15 Feb. — Bosnia and Herzegovina officially submitted an application for membership in the European Union. In answer to the question of how far this step corresponds to the country’s actual situation, European officials and politicians preferred to speak of its significance for the future.
Consideration of Bosnia as a candidate for membership in the European Union began in 2003, only eight years its civil war came to an end. In the following years, the two sides signed several integrating documents, including agreements on a visa regime, trade and association. Negotiations specifically about accession were initiated in 2012.
The submission of the official application was the culmination of a process lasting many years. In a joint statement, EU High Commissioner for Foreign Affairs Federica Mogherini and the EU Enlargement Commissioner Johannes Hahn remarked that the country was engulfed in chaos twenty years ago. In their opinion, the present occasion is a “step towards a united and peaceful continent.”

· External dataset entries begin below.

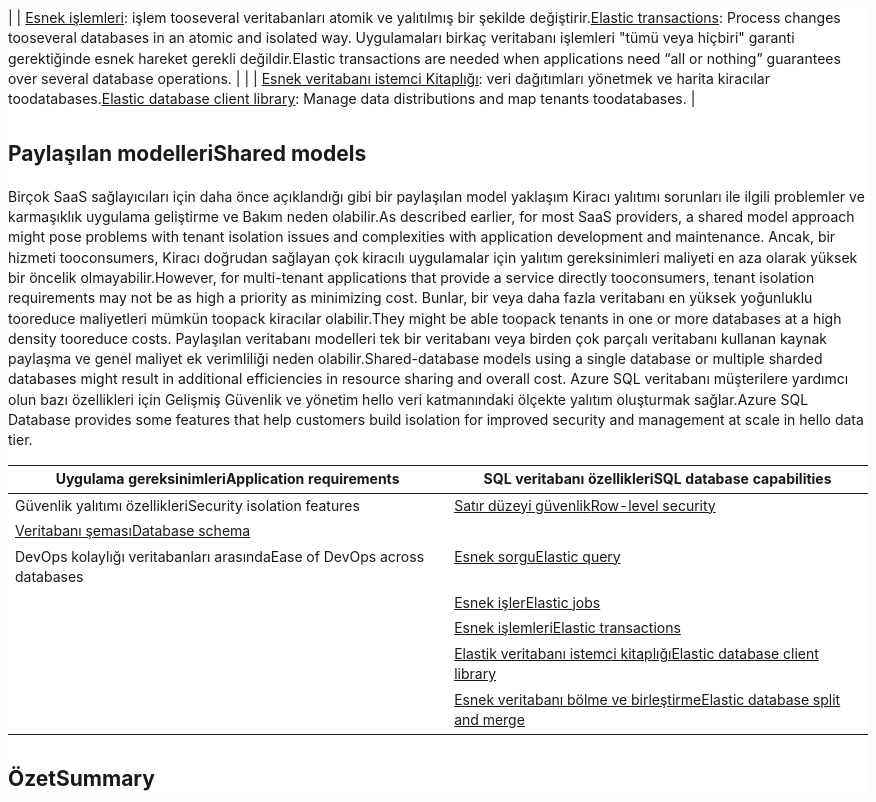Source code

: | | <span data-ttu-id="b42f0-255">[Esnek işlemleri](sql-database-elastic-transactions-overview.md): işlem tooseveral veritabanları atomik ve yalıtılmış bir şekilde değiştirir.</span><span class="sxs-lookup"><span data-stu-id="b42f0-255">[Elastic transactions](sql-database-elastic-transactions-overview.md): Process changes tooseveral databases in an atomic and isolated way.</span></span> <span data-ttu-id="b42f0-256">Uygulamaları birkaç veritabanı işlemleri "tümü veya hiçbiri" garanti gerektiğinde esnek hareket gerekli değildir.</span><span class="sxs-lookup"><span data-stu-id="b42f0-256">Elastic transactions are needed when applications need “all or nothing” guarantees over several database operations.</span></span> |
| | <span data-ttu-id="b42f0-257">[Esnek veritabanı istemci Kitaplığı](sql-database-elastic-database-client-library.md): veri dağıtımları yönetmek ve harita kiracılar toodatabases.</span><span class="sxs-lookup"><span data-stu-id="b42f0-257">[Elastic database client library](sql-database-elastic-database-client-library.md): Manage data distributions and map tenants toodatabases.</span></span> |

## <a name="shared-models"></a><span data-ttu-id="b42f0-258">Paylaşılan modelleri</span><span class="sxs-lookup"><span data-stu-id="b42f0-258">Shared models</span></span>
<span data-ttu-id="b42f0-259">Birçok SaaS sağlayıcıları için daha önce açıklandığı gibi bir paylaşılan model yaklaşım Kiracı yalıtımı sorunları ile ilgili problemler ve karmaşıklık uygulama geliştirme ve Bakım neden olabilir.</span><span class="sxs-lookup"><span data-stu-id="b42f0-259">As described earlier, for most SaaS providers, a shared model approach might pose problems with tenant isolation issues and complexities with application development and maintenance.</span></span> <span data-ttu-id="b42f0-260">Ancak, bir hizmeti tooconsumers, Kiracı doğrudan sağlayan çok kiracılı uygulamalar için yalıtım gereksinimleri maliyeti en aza olarak yüksek bir öncelik olmayabilir.</span><span class="sxs-lookup"><span data-stu-id="b42f0-260">However, for multi-tenant applications that provide a service directly tooconsumers, tenant isolation requirements may not be as high a priority as minimizing cost.</span></span> <span data-ttu-id="b42f0-261">Bunlar, bir veya daha fazla veritabanı en yüksek yoğunluklu tooreduce maliyetleri mümkün toopack kiracılar olabilir.</span><span class="sxs-lookup"><span data-stu-id="b42f0-261">They might be able toopack tenants in one or more databases at a high density tooreduce costs.</span></span> <span data-ttu-id="b42f0-262">Paylaşılan veritabanı modelleri tek bir veritabanı veya birden çok parçalı veritabanı kullanan kaynak paylaşma ve genel maliyet ek verimliliği neden olabilir.</span><span class="sxs-lookup"><span data-stu-id="b42f0-262">Shared-database models using a single database or multiple sharded databases might result in additional efficiencies in resource sharing and overall cost.</span></span> <span data-ttu-id="b42f0-263">Azure SQL veritabanı müşterilere yardımcı olun bazı özellikleri için Gelişmiş Güvenlik ve yönetim hello veri katmanındaki ölçekte yalıtım oluşturmak sağlar.</span><span class="sxs-lookup"><span data-stu-id="b42f0-263">Azure SQL Database provides some features that help customers build isolation for improved security and management at scale in hello data tier.</span></span>

| <span data-ttu-id="b42f0-264">Uygulama gereksinimleri</span><span class="sxs-lookup"><span data-stu-id="b42f0-264">Application requirements</span></span> | <span data-ttu-id="b42f0-265">SQL veritabanı özellikleri</span><span class="sxs-lookup"><span data-stu-id="b42f0-265">SQL database capabilities</span></span> |
| --- | --- |
| <span data-ttu-id="b42f0-266">Güvenlik yalıtımı özellikleri</span><span class="sxs-lookup"><span data-stu-id="b42f0-266">Security isolation features</span></span> |[<span data-ttu-id="b42f0-267">Satır düzeyi güvenlik</span><span class="sxs-lookup"><span data-stu-id="b42f0-267">Row-level security</span></span>](https://msdn.microsoft.com/library/dn765131.aspx) |
| [<span data-ttu-id="b42f0-268">Veritabanı şeması</span><span class="sxs-lookup"><span data-stu-id="b42f0-268">Database schema</span></span>](https://msdn.microsoft.com/library/dd207005.aspx) | |
| <span data-ttu-id="b42f0-269">DevOps kolaylığı veritabanları arasında</span><span class="sxs-lookup"><span data-stu-id="b42f0-269">Ease of DevOps across databases</span></span> |[<span data-ttu-id="b42f0-270">Esnek sorgu</span><span class="sxs-lookup"><span data-stu-id="b42f0-270">Elastic query</span></span>](sql-database-elastic-query-horizontal-partitioning.md) |
| | [<span data-ttu-id="b42f0-271">Esnek işler</span><span class="sxs-lookup"><span data-stu-id="b42f0-271">Elastic jobs</span></span>](sql-database-elastic-jobs-overview.md) |
| | [<span data-ttu-id="b42f0-272">Esnek işlemleri</span><span class="sxs-lookup"><span data-stu-id="b42f0-272">Elastic transactions</span></span>](sql-database-elastic-transactions-overview.md) |
| | [<span data-ttu-id="b42f0-273">Elastik veritabanı istemci kitaplığı</span><span class="sxs-lookup"><span data-stu-id="b42f0-273">Elastic database client library</span></span>](sql-database-elastic-database-client-library.md) |
| | [<span data-ttu-id="b42f0-274">Esnek veritabanı bölme ve birleştirme</span><span class="sxs-lookup"><span data-stu-id="b42f0-274">Elastic database split and merge</span></span>](sql-database-elastic-scale-overview-split-and-merge.md) |

## <a name="summary"></a><span data-ttu-id="b42f0-275">Özet</span><span class="sxs-lookup"><span data-stu-id="b42f0-275">Summary</span></span>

Nevertheless, many have expressed their reservations about whether Bosnia is truly ready to join the EU. Even members of the European Council press service asked the commissioners about the “credibility” of their statement. “Reforms are much delayed,” former Swedish Prime Minister Carl Bildt tweeted. British eurosceptics from the ruling Conservative Party and UKIP immediately began to present the news as evidence that the EU is becoming decreasingly stable.
Even in Bosnia and Herzegovina there were those who, sharing in the general happiness, noted the deficiencies. For example, Republika Srpska Prime Minister Željka Cvijanović stated that despite the positive nature of the act itself, i.e. of initiating the formal procedure, there is nothing else to it. According to her, neither reforms nor an assessment of the consequences for the national market were conducted in a thorough and complete fashion.
However, nearly everyone understands that the start of the official consideration of the application is just an overture. The possibility of membership has been used by Brussels from the beginning as a way to motivate national politicians to keep working together constructively and gradually implement reforms. “It’s the beginning of a long journey,” said Johannes Hahn in an interview with the European Council press-service before the ceremony. “Its desire for membership is a force for peace there,” wrote British politician and Labourite Chris Bryant.